- IATA: none; ICAO: none; FAA LID: 3N5;

Summary
- Airport type: Public use
- Owner: RRL Group
- Operator: Stella Jump
- Serves: Newton, New Jersey
- Location: Sussex County, New Jersey
- Elevation AMSL: 620 ft / 189 m
- Coordinates: 41°01′38″N 074°45′31″W﻿ / ﻿41.02722°N 74.75861°W

Map
- Interactive map of Newton Airport

Runways
| Direction | Length |  | Surface |
| ft | m |
| 6/24 | 2,546 | 776 | Asphalt |

Statistics (2008)
- Aircraft operations: 10,705
- Based aircraft: 18
- Source: Federal Aviation Administration

= Newton Airport (New Jersey) =

Newton Airport was a privately owned, public-use airport three miles south of Newton, in Sussex County, New Jersey.

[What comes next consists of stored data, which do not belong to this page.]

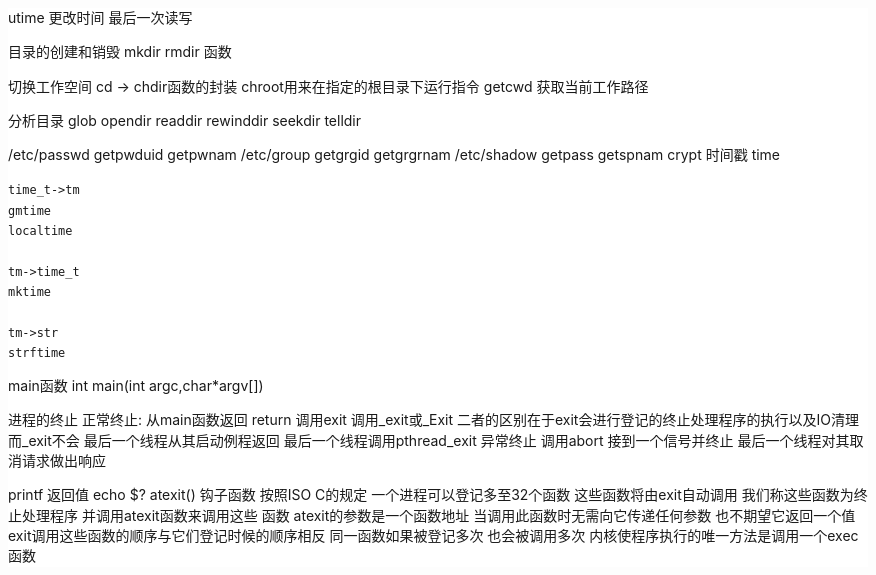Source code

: utime 更改时间 最后一次读写

目录的创建和销毁
mkdir rmdir 函数

切换工作空间
cd -> chdir函数的封装
chroot用来在指定的根目录下运行指令
getcwd 获取当前工作路径

分析目录
glob opendir readdir rewinddir seekdir telldir

/etc/passwd
    getpwduid
    getpwnam
/etc/group
    getgrgid
    getgrgrnam
/etc/shadow
    getpass
    getspnam
    crypt
时间戳
    time

    time_t->tm
    gmtime
    localtime

    tm->time_t
    mktime

    tm->str
    strftime



main函数
    int main(int argc,char*argv[])

进程的终止
    正常终止:
        从main函数返回 return
        调用exit
        调用_exit或_Exit
            二者的区别在于exit会进行登记的终止处理程序的执行以及IO清理 而_exit不会
        最后一个线程从其启动例程返回
        最后一个线程调用pthread_exit
    异常终止
        调用abort
        接到一个信号并终止
        最后一个线程对其取消请求做出响应

printf 返回值 echo $?
atexit() 钩子函数
按照ISO C的规定 一个进程可以登记多至32个函数 这些函数将由exit自动调用 我们称这些函数为终止处理程序 并调用atexit函数来调用这些
函数 atexit的参数是一个函数地址 当调用此函数时无需向它传递任何参数 也不期望它返回一个值 exit调用这些函数的顺序与它们登记时候的顺序相反
同一函数如果被登记多次 也会被调用多次
内核使程序执行的唯一方法是调用一个exec函数
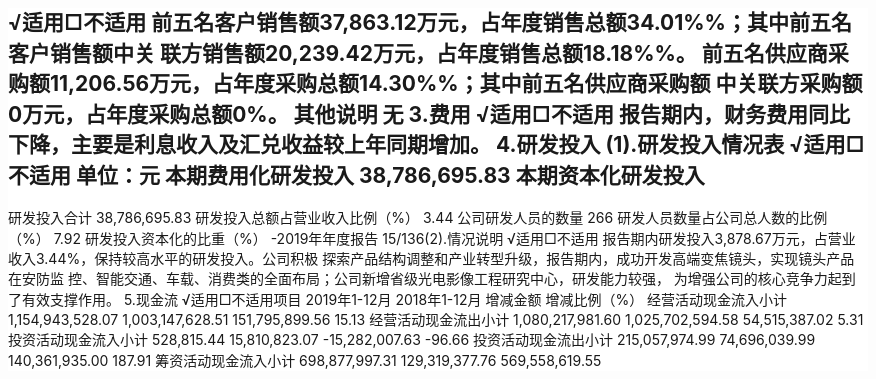 √适用□不适用
前五名客户销售额37,863.12万元，占年度销售总额34.01%%；其中前五名客户销售额中关
联方销售额20,239.42万元，占年度销售总额18.18%%。
前五名供应商采购额11,206.56万元，占年度采购总额14.30%%；其中前五名供应商采购额
中关联方采购额0万元，占年度采购总额0%。
其他说明
无
3.费用
√适用□不适用
报告期内，财务费用同比下降，主要是利息收入及汇兑收益较上年同期增加。
4.研发投入
(1).研发投入情况表
√适用□不适用
单位：元
本期费用化研发投入
38,786,695.83
本期资本化研发投入
-
研发投入合计
38,786,695.83
研发投入总额占营业收入比例（%）
3.44
公司研发人员的数量
266
研发人员数量占公司总人数的比例（%）
7.92
研发投入资本化的比重（%）
-2019年年度报告
15/136(2).情况说明
√适用□不适用
报告期内研发投入3,878.67万元，占营业收入3.44%，保持较高水平的研发投入。公司积极
探索产品结构调整和产业转型升级，报告期内，成功开发高端变焦镜头，实现镜头产品在安防监
控、智能交通、车载、消费类的全面布局；公司新增省级光电影像工程研究中心，研发能力较强，
为增强公司的核心竞争力起到了有效支撑作用。
5.现金流
√适用□不适用项目
2019年1-12月
2018年1-12月
增减金额
增减比例（%）
经营活动现金流入小计
1,154,943,528.07
1,003,147,628.51
151,795,899.56
15.13
经营活动现金流出小计
1,080,217,981.60
1,025,702,594.58
54,515,387.02
5.31
投资活动现金流入小计
528,815.44
15,810,823.07
-15,282,007.63
-96.66
投资活动现金流出小计
215,057,974.99
74,696,039.99
140,361,935.00
187.91
筹资活动现金流入小计
698,877,997.31
129,319,377.76
569,558,619.55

It closed in 2013, after it was purchased for $3.5M by Public Service Electric & Gas Company to be used to stage electrical power equipment used in constructing new transmission lines. FAA removed it from the A/FD and listed it as closed in the June 27, 2013 edition.

==Facilities==
Newton Airport covered 90 acre; its asphalt runway was 6/24 2,546 x 45 ft. In 2008 the airport had 10,695 general aviation operations. 18 aircraft were then based at this airport: 56% ultralight, 39% single-engine and 6% helicopter.

== Redevelopment ==
As of 2026, Andover Township is trying to attract data center construction on the property, and has modified zoning rules to allow that use. There is opposition to the move by some residents.